#### [Given passage]
########
The days of Dorothy Gale’s naive predicament are long gone: we now desire a humanity behind the spectacle. The idea of something being big and broken is one that currently endears as it suggests an impassioned work by an imperfect creator rather than a detached streamlined output of algorithms generating audience satisfaction. Like the Davids in Prometheus or A.I., we’re anxious to draw back the curtain but we need to believe that somebody is behind it all. Everybody will receive in their feed a different set of takes on Avengers: Infinity War that are tailored to appeal to whatever taste/demographic pattern their data-trail presents, and from my media-bubble the film is unanimously a strange, impassioned work that critics and audiences alike are drawn to and repulsed by for its big broken qualities. It is the same angle that was pushed with DeadpoolSuicide Squad, and Guardians of the Galaxy, but unlike those films which were actually the more dully conservative films of their kin, Infinity War only reveals the impressions of a creator when the film is most quiet- when it is least big and broken.

This is not for lack of trying- following the criticism that Marvel films have ugly flat lighting (which defenders point out comes down to visually dull sets more than the lighting setups- it’s both and the point is that it’s dull), the Russos inject anonymous concept art moodscapes with garish colour palettes which are a welcome change from daylit monochromes, but neither the colours nor the forms ever alter the playing field- these are sets in the sense that they look a certain way and actors stand in front of them. They are ostensibly there for context, and their context is activated through fights, and the fights are justified through talking. To say that the fights are not good fights would require a discussion of choreography and editing, and both of these things are of secondary importance to the talking, which means that each blow landed or missed comes down to where Infinity War‘s dramatic stakes need to be at that precise moment, resulting in rote bludgeonings on either side. It is broken as these things have been since at least 2012, which is more the result of cynical compulsions to audience satisfaction than any sort of human touch. To cut out the middle (the fights) would be to disappoint those wanting action, but none of this is action any way; it’s a sustained cartoon opera where even the arias are covert recitative. This excuses the sets which are the monumentally expensive equivalent of an opera’s painted backgrounds, and the nondramatic wizardry which is nondramatic wizardry, but focussing on context and talking should result in something dramatically satisfying seeing as there will be no catharsis from action in this loud action film.
########
#### [Excerpted records]
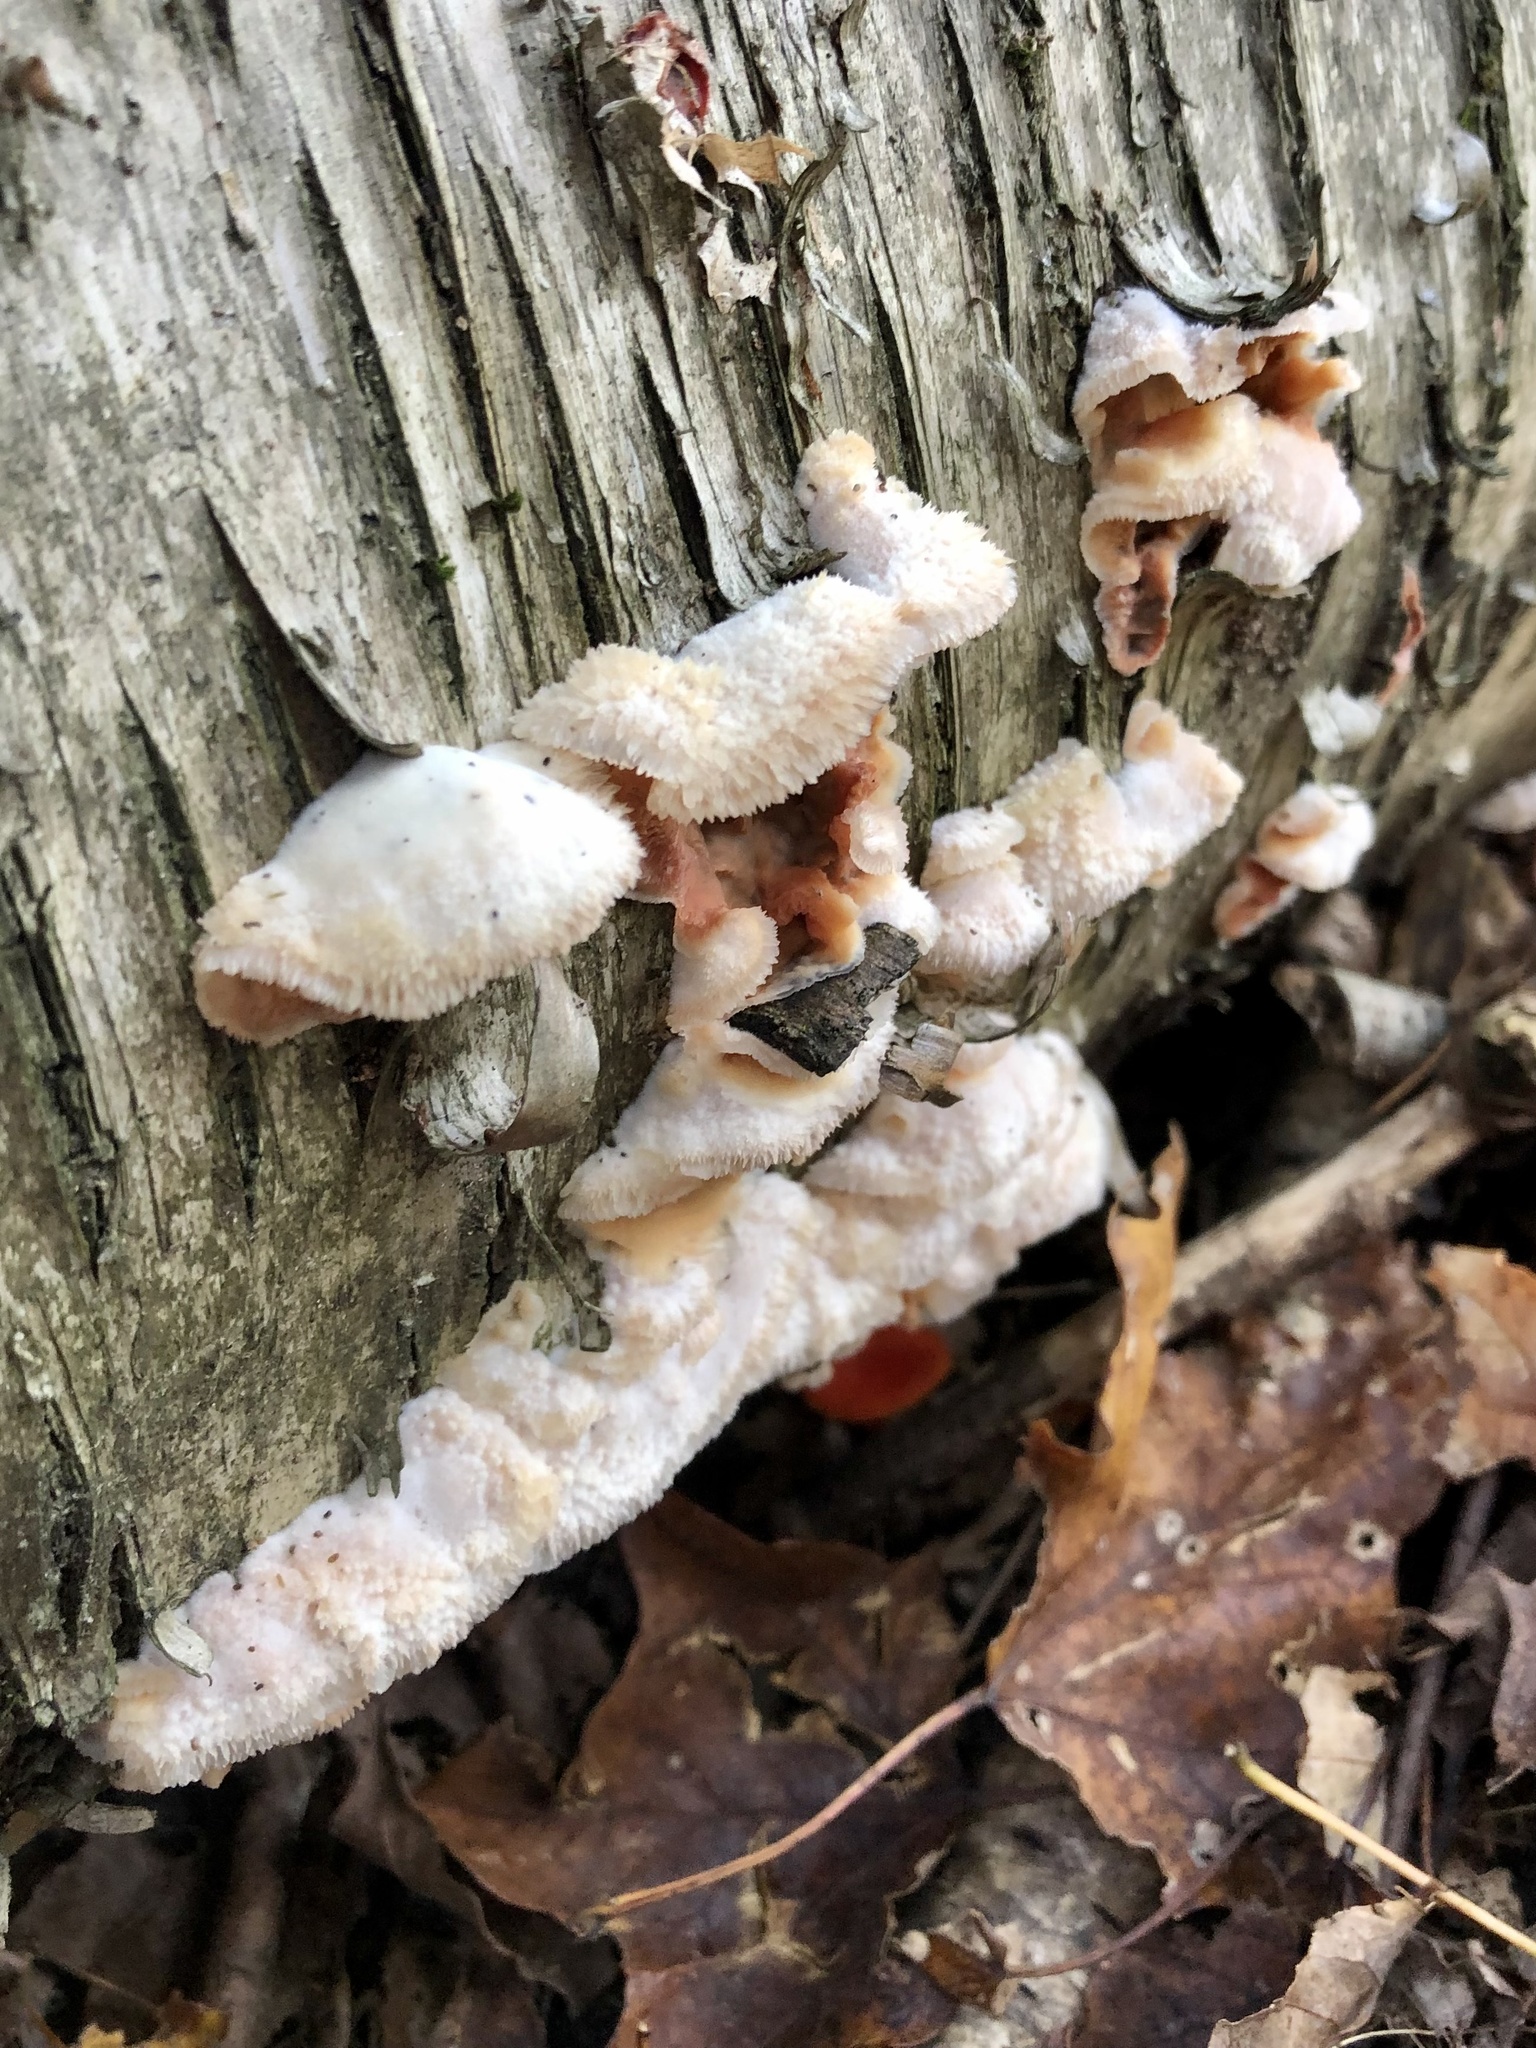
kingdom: Fungi
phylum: Basidiomycota
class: Agaricomycetes
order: Polyporales
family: Meruliaceae
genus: Phlebia
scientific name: Phlebia tremellosa
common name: Jelly rot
########
#### [Task details]
Answer these questions about the Infinity War review:
(a) According to the review, when does Infinity War reveal the impressions of a creator?
(b) Since at least what year does the review say these films have been broken?
(c) What does the review call the sets the equivalent of?

#### [Solution for this task]
(a) When the film is most quiet, that is, when it is least big and broken.
(b) 2012.
(c) The monumentally expensive equivalent of an opera's painted backgrounds.